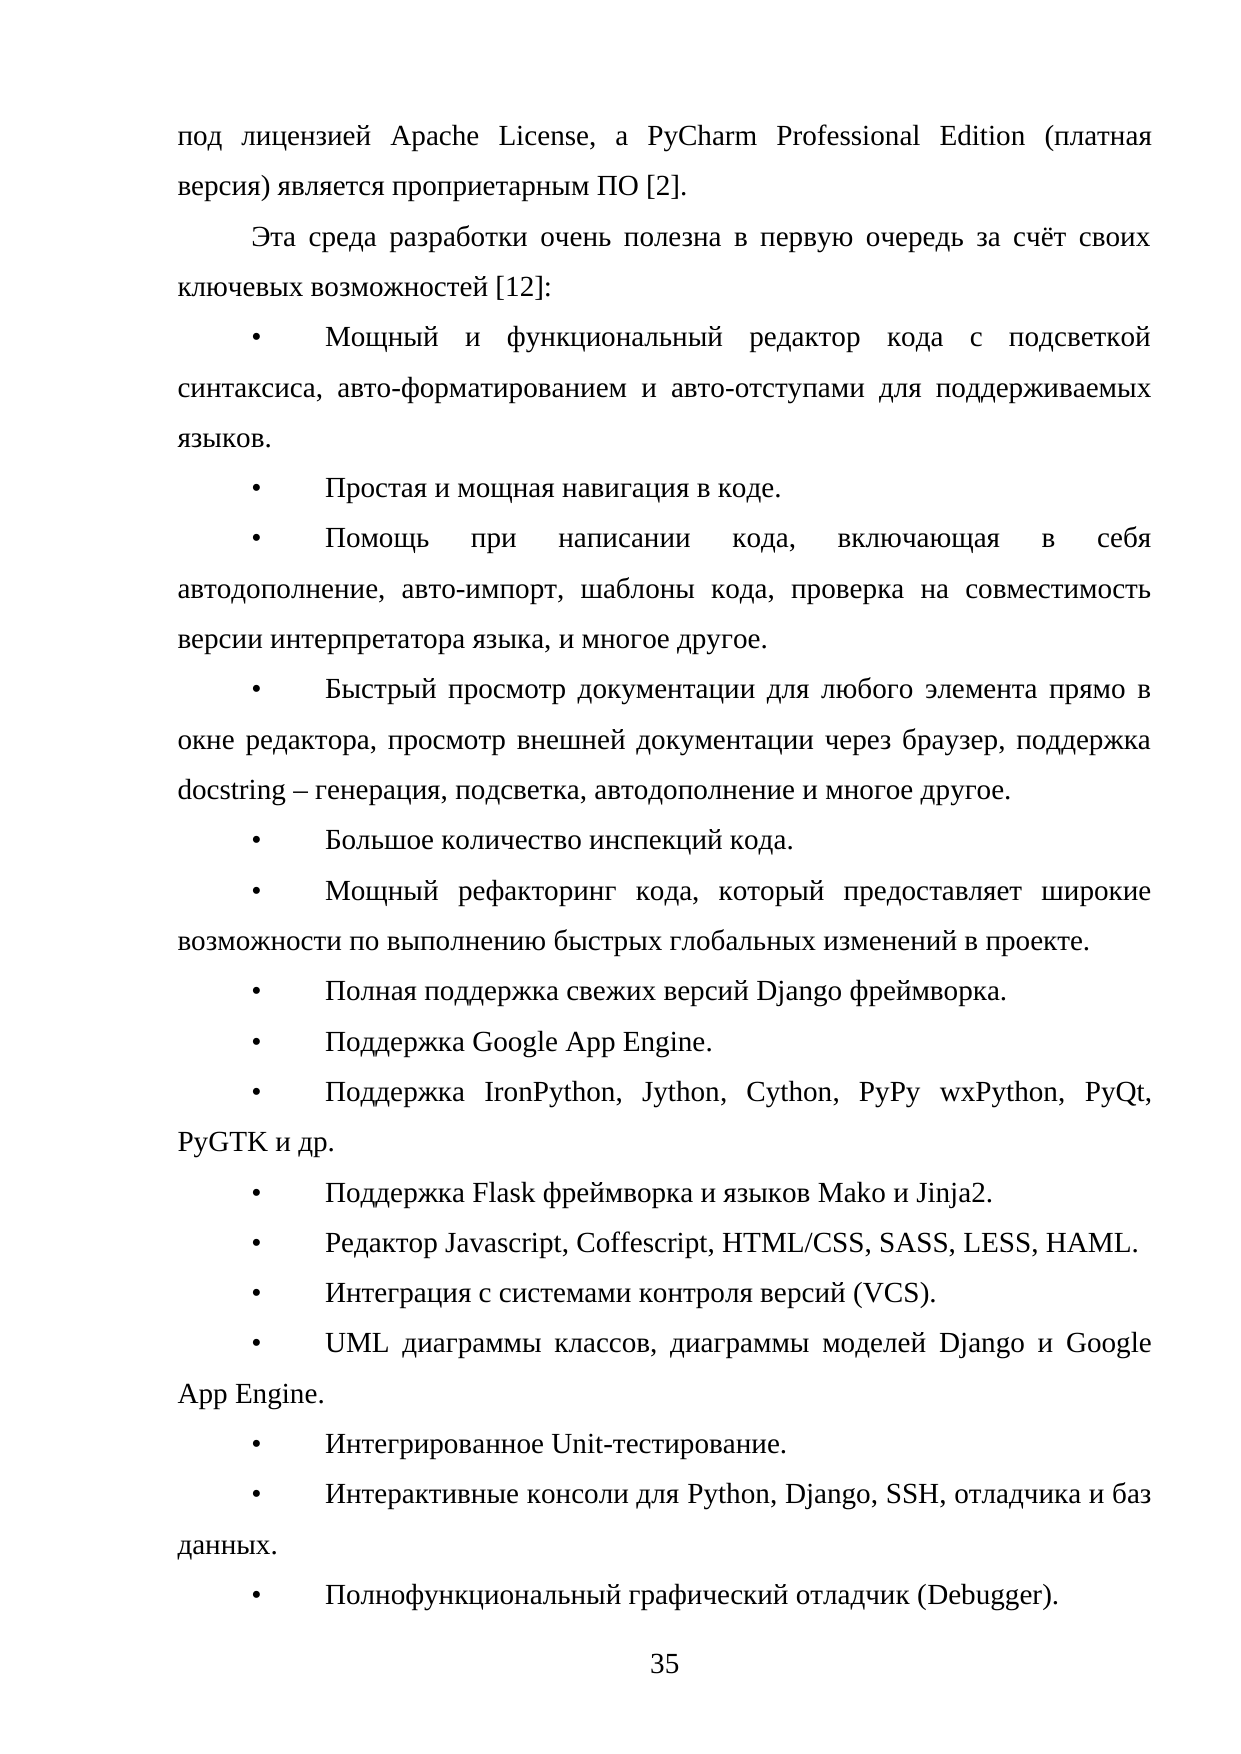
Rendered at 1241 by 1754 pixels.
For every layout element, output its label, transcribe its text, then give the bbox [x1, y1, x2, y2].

text • Интегрированное Unit-тестирование. [177, 1426, 1152, 1460]
text • UML диаграммы классов, диаграммы моделей Django и Google App Engine. [177, 1326, 1152, 1409]
text • Помощь при написании кода, включающая в себя автодополнение, авто-импорт, шаблоны кода, проверка на совместимость версии интерпретатора языка, и многое другое. [177, 521, 1152, 655]
text • Полная поддержка свежих версий Django фреймворка. [177, 973, 1152, 1007]
text • Мощный и функциональный редактор кода с подсветкой синтаксиса, авто-форматированием и авто-отступами для поддерживаемых языков. [177, 319, 1152, 453]
text • Простая и мощная навигация в коде. [177, 470, 1152, 504]
text • Большое количество инспекций кода. [177, 822, 1152, 856]
text • Редактор Javascript, Coffescript, HTML/CSS, SASS, LESS, HAML. [177, 1225, 1152, 1258]
text Эта среда разработки очень полезна в первую очередь за счёт своих ключевых возможностей [12]: [177, 219, 1152, 303]
text • Интерактивные консоли для Python, Django, SSH, отладчика и баз данных. [177, 1477, 1152, 1560]
text PyCharm – это интегрированная среда разработки для языка программирования Python. Предоставляет широкий спектр различных средств разработки, инструмент для запуска юнит-тестов и поддерживает веб-разработку на Django. PyCharm разработана компанией JetBrains на основе IntelliJ IDEA. Является кроссплатформенной, совместима с Windows, macOS, Linux. PyCharm Community Edition (бесплатная версия) находится под лицензией Apache License, а PyCharm Professional Edition (платная версия) является проприетарным ПО [2]. [177, 118, 1152, 202]
text • Поддержка IronPython, Jython, Cython, PyPy wxPython, PyQt, PyGTK и др. [177, 1074, 1152, 1158]
text • Поддержка Google App Engine. [177, 1024, 1152, 1057]
text • Быстрый просмотр документации для любого элемента прямо в окне редактора, просмотр внешней документации через браузер, поддержка docstring – генерация, подсветка, автодополнение и многое другое. [177, 672, 1152, 806]
text • Мощный рефакторинг кода, который предоставляет широкие возможности по выполнению быстрых глобальных изменений в проекте. [177, 873, 1152, 957]
text • Поддержка Flask фреймворка и языков Mako и Jinja2. [177, 1175, 1152, 1208]
text • Интеграция с системами контроля версий (VCS). [177, 1275, 1152, 1309]
text • Полнофункциональный графический отладчик (Debugger). [177, 1577, 1152, 1611]
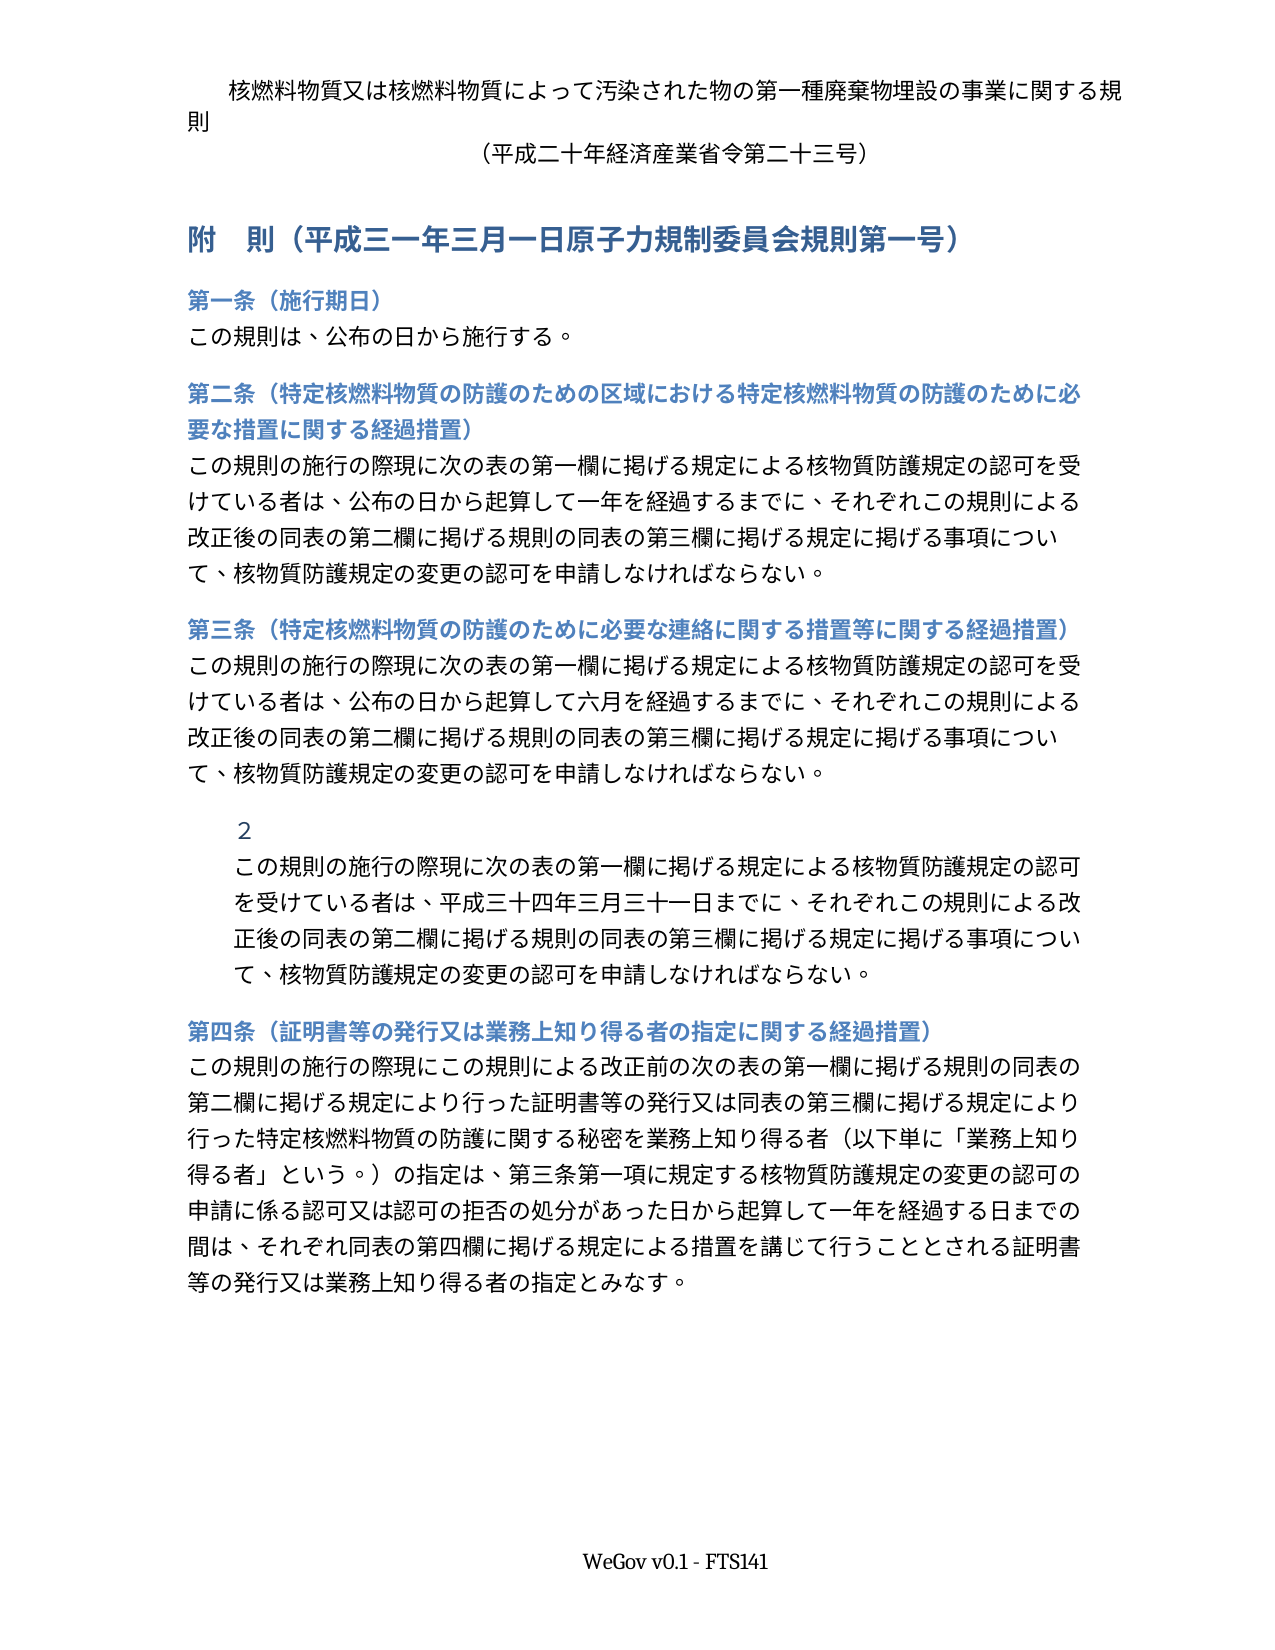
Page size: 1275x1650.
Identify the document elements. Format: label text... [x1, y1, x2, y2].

——————

▸ **AIM OF THE EXERCISE**
Line count for the string "label": give the number of lines in the listing that hold it, with no other output.

▸ **COMPLETED EXERCISE**
2